Morgan Johansson, Social Democratic chair of the Riksdag’s standing committee on the administration of justice, says his party should now support the government on the issue of allowing Säpo access to information from the National Defence Radio Establishment (Försvarets radioanstalt, FRA), newspaper Svenska Dagbladet (SvD) reported on Tuesday.
Previously, the Social Democrats have been against allowing Säpo to request intelligence from FRA, which–despite its name–is a civilian agency supporting the defence ministry that specialises in signals intelligence and offers support to government authorities and state-owned companies regarding IT security
In addition, Johansson wants his party to abandon an election promise to scrap a controversial wiretapping law that gave FRA sweeping surveillance powers.
The measure, known as the FRA law, was first approved by the Riksdag in 2008, only to be sent back for revision following complaints by privacy activists.
A revised person of the bill was approved in October 2009 which gives FRA — a civilian agency despite its name — the right to tap all cross-border internet and telephone communication.
“I urge the government to present a proposal that also facilitates allowing Säpo to get information from FRA,” Johansson told the newspaper.

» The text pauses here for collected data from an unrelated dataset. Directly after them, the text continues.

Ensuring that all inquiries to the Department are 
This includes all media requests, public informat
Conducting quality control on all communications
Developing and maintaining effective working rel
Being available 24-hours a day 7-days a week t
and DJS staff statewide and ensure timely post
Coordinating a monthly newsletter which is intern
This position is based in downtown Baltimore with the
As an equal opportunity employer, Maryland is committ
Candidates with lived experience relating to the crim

Citing the terror attack in central Stockholm on Saturday, Johansson is seeking an agreement in the issue that crosses party lines.
The ruling centre-right government coalition parties have long agreed that Säpo should be able to order signals intelligence from FRA, but whether such decisions should be up to FRA or an independent body to manage it is a matter currently under investigation.

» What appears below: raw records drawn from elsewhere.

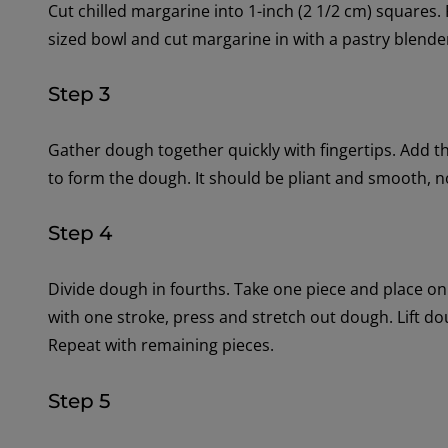
Cut chilled margarine into 1-inch (2 1/2 cm) squares.
sized bowl and cut margarine in with a pastry blende
Step 3
Gather dough together quickly with fingertips. Add the 
to form the dough. It should be pliant and smooth, n
Step 4
Divide dough in fourths. Take one piece and place o
with one stroke, press and stretch out dough. Lift do
Repeat with remaining pieces.
Step 5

The proposal will be presented to Justice Minister Beatrice Ask in March.
Before the election, the Social Democrats and Green and Left Parties pledged to rescind the criticised FRA law. However, Johansson now said that he sees no sense in “starting over at square one.”

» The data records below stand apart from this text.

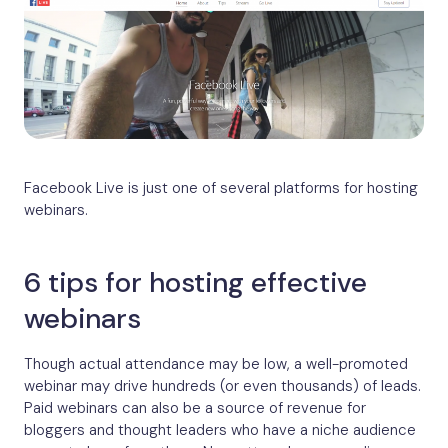
Facebook Live is just one of several platforms for hosting
webinars.
6 tips for hosting effective
webinars
Though actual attendance may be low, a well-promoted
webinar may drive hundreds (or even thousands) of leads.
Paid webinars can also be a source of revenue for
bloggers and thought leaders who have a niche audience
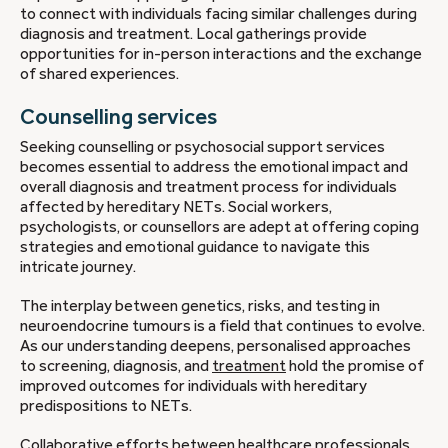
to connect with individuals facing similar challenges during
diagnosis and treatment. Local gatherings provide
opportunities for in-person interactions and the exchange
of shared experiences.
Counselling services
Seeking counselling or psychosocial support services
becomes essential to address the emotional impact and
overall diagnosis and treatment process for individuals
affected by hereditary NETs. Social workers,
psychologists, or counsellors are adept at offering coping
strategies and emotional guidance to navigate this
intricate journey.
The interplay between genetics, risks, and testing in
neuroendocrine tumours is a field that continues to evolve.
As our understanding deepens, personalised approaches
to screening, diagnosis, and
treatment
hold the promise of
improved outcomes for individuals with hereditary
predispositions to NETs.
Collaborative efforts between healthcare professionals,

“The mistake was that Säpo was not allowed to take part and that can be corrected,” he said.
Since December of last year, Säpo has no longer been able to order surveillance from FRA. However, Säpo has still been able to receive information from FRA, and had the latter received information about a planned terrorist attack in Stockholm, Säpo would have also had access to the information.
The question many are asking, however, is whether or not the limitations for Säpo included in the FRA-law may have contributed to Saturday’s suicide bomber being completely unknown to Säpo prior to the attack.
“We need signals intelligence. But we don’t know it would have helped in this case, it would only be speculation,” Säpo spokeswoman Sofia Oliv told TT.